Wide Receiver — While this isn’t a huge need at the moment, the Falcons will have to address this sooner rather than later. This fall, Roddy White will turn 33, Devin Hester 32, and Harry Douglas 30. They have relied heavily on undrafted wide receivers lately and it has turned out OK thus far (Drew Davis, Kevin Cone, Darius Johnson). But at some point, the Falcons will have to invest at wide receiver. The Green Bay Packers just added Jared Abbrederis and Jeff Janis. The Falcons added not one WR.
Overall Grade — B
It obviously all depends on perspective, but almost everyone agrees that the Falcons achieved their main off-season goal of getting bigger, tougher, and stronger on both lines. There’s still some head-scratchers and some doubting that will continue until the season starts, but overall they mostly filled their needs with best players available when they picked. An added bonus saw the Falcons stay put in one of the deeper drafts in memory and let the draft come to them. Jake Matthews really set the tone for the entire draft where the Falcons took the best player available at one of the biggest areas of need, when they may have simply tried to “roll with what they have” along the offensive line and hope that new coaches could make the different. Give credit where it’s due. They didn’t let one mistake (Sam Baker’s new contract), precipitate another one (not taking an OT based on that).

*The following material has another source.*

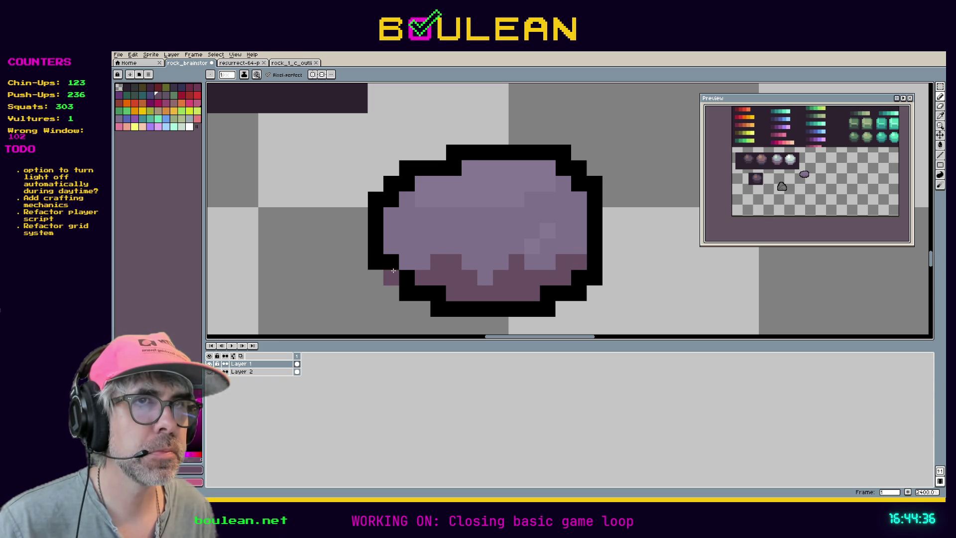
click(409, 266)
click(423, 262)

Some disagree on the Hageman pick, but he was roundly considered the best player left and was slotted by most to go in the first round. It’s interesting to hear some argue that because he wasn’t an edge pass rusher, than it was a bad pick. That’s just silly because some of the best defenses are stout and tough from the inside out and Hageman is exactly the pick that fans have been clamoring the Falcons to take forever. The Southward pick seems initially to have been a reach, but he has the most upside of any safety, and that was a function of the mistake they made before the draft. Taking Freeman was a no-brainer and was one of the best running backs left on the board (in addition to being a complete back). Shembo may have been taken a smidge early, but he was one of the best pass-rushers left on the board at the time.
Some question why the Falcons took another cornerback, but Ricardo Allen may turn out to be one of the best CB’s in the draft. Especially pairing with Trufant and Alford down the road. The Spruill pick was definitely the biggest reach, particularly giving up a 6th and 7th round pick to get him. The last two picks were a great way to end the draft, pulling in one of the better ILB’s in Yamin Smallwood and one of the better OLB’s in Tyler Starr, regardless of competition. Wide receiver is probably OK for another year, but tight end has to be the biggest mystery at this point in time. All in all, the Falcons definitely improved in many areas and almost all the experts, websites, and others agree the Falcons achieved their goal of getting tougher on both lines and filled some critical needs.